TASK REQUIREMENTS:
a) Retype the part of the biting policy between "Although it is" and "looking for comfort……ouch!", inclusive.
b) Decide whether each statement agrees with the biting policy, answering yes or no and quoting the deciding words: (i) When a bite breaks the skin, the parents are contacted right away. (ii) A child under 2 who bites chronically is immediately withdrawn for the rest of the year. (iii) After an older child's third offense, the Preschool Board meets to choose the next step.

PASSAGE:
------------------------------------------------------------------------
1770 Johnson Ferry Road
Marietta, GA 30062

Biting Policy

Our Biting-Policy

Although it is not uncommon for very young children to bite, it is a behavior that is taken very seriously, and is strongly discouraged.   Whenever a child is bitten, the teacher’s first task is to comfort the child.  Next, the wound will be washed with anti-bacterial soap.  If the bite has broken the skin, the parents will be contacted immediately.  However, if the bite is superficial, and the child has returned to play, then both sets of parents will be advised of the incident at dismissal.

When a child under the age of 2 bites, it is generally for one of the following reasons:

  • Out of curiosity – “what will happen if I………ouch!”
  • Out of affection – starts with a hug, ends with ……ouch!
  • Out of ownership – trying to get something from another child…..ouch!
  • Teething – these are textural biters, looking for comfort……ouch!

In the instance of these youngest children, the teachers will try to determine which type of biting scenario has taken place.  Then, they will closely monitor the situation, hoping to intercept the next “need to nip” – accompanied by a stern “NO”.  If the biting becomes a chronic problem, then it may be necessary for the child to withdraw from the program for a month, in an attempt to break the biting cycle.

 If this occurs, the parents may choose to pay for ½ month tuition to hold the spot in the class for a month, while they work on the problem at home.  When the child returns after the month, if the biting is still an issue, the child will be withdrawn from the program for the remainder of the year.

When children are older than 24 months, biting is less common.  Language is beginning to become the tool of choice, with “No!” and “Mine!” being used most frequently.  These verbal warnings alert the teachers that it may be time to intervene, and redirect the playmates involved in another direction.  When an older child bites, the preschool’s policy is:

  • 1st offense – The child who bites will be quickly removed from the situation, while one teacher comforts the child who has been bitten, and attends to cleaning the bite. This might include guiding the child to a quiet place in the room like the reading center or other similar area where the child can take time to settle down. The teacher will speak with the offending child about what has happened. The child is reminded that teeth are for eating food & smiling, not for biting.  Both sets of parents will be told of the incident.
  • 2nd offense – The child’s parents will be asked to keep their child at home for the same number of days that the child attends preschool each week, and focus on helping the child understand that biting is unacceptable.
  • 3rd offense – The Preschool Board will meet to determine whether the next step will be further time at home, or removal from the program for the remainder of the school year.
------------------------------------------------------------------------
MATERIAL SUPPLIED:
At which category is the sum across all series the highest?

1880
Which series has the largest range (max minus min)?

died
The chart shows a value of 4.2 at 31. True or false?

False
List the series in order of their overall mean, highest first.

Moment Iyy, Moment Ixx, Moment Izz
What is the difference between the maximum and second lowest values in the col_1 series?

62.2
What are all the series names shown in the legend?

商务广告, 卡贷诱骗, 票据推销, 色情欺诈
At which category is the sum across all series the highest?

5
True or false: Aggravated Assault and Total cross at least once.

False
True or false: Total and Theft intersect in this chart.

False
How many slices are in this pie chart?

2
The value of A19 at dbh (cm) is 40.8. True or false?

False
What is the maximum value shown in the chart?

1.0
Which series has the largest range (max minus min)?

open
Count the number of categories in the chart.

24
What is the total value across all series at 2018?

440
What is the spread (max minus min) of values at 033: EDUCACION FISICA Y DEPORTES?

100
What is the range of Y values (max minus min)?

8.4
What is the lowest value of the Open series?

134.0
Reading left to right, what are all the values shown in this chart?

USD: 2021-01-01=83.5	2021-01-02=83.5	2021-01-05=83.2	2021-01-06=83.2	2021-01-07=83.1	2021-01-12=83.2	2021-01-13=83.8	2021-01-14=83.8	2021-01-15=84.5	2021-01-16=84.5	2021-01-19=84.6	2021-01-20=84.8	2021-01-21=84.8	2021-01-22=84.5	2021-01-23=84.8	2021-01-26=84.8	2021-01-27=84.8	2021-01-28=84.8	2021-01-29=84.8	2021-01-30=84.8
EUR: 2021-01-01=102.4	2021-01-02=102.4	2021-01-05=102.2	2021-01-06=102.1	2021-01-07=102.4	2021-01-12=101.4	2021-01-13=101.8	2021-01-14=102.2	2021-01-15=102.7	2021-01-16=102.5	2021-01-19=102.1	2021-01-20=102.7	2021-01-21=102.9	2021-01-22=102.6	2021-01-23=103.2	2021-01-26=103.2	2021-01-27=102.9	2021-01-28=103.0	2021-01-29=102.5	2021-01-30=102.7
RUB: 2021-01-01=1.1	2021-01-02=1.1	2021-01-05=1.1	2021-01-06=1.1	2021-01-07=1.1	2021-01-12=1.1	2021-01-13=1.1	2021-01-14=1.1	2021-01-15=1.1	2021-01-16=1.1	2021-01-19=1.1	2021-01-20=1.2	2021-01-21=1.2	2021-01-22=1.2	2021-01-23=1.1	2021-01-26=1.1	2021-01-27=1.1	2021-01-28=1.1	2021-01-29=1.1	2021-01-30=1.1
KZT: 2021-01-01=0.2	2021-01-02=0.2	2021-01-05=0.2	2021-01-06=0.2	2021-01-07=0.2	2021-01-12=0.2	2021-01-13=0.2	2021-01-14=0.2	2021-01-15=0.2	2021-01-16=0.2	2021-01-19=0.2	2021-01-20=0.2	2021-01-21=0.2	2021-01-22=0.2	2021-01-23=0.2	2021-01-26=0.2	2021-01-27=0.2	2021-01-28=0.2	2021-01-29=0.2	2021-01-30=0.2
------------------------------------------------------------------------
SOLUTIONS FOR EACH TASK:
a)
Although it is not uncommon for very young children to bite, it is a behavior that is taken very seriously, and is strongly discouraged.   Whenever a child is bitten, the teacher’s first task is to comfort the child.  Next, the wound will be washed with anti-bacterial soap.  If the bite has broken the skin, the parents will be contacted immediately.  However, if the bite is superficial, and the child has returned to play, then both sets of parents will be advised of the incident at dismissal.

When a child under the age of 2 bites, it is generally for one of the following reasons:

  • Out of curiosity – “what will happen if I………ouch!”
  • Out of affection – starts with a hug, ends with ……ouch!
  • Out of ownership – trying to get something from another child…..ouch!
  • Teething – these are textural biters, looking for comfort……ouch!

b)
(i) Yes: "If the bite has broken the skin, the parents will be contacted immediately."
(ii) No: "it may be necessary for the child to withdraw from the program for a month, in an attempt to break the biting cycle."
(iii) Yes: "The Preschool Board will meet to determine whether the next step will be further time at home, or removal from the program for the remainder of the school year."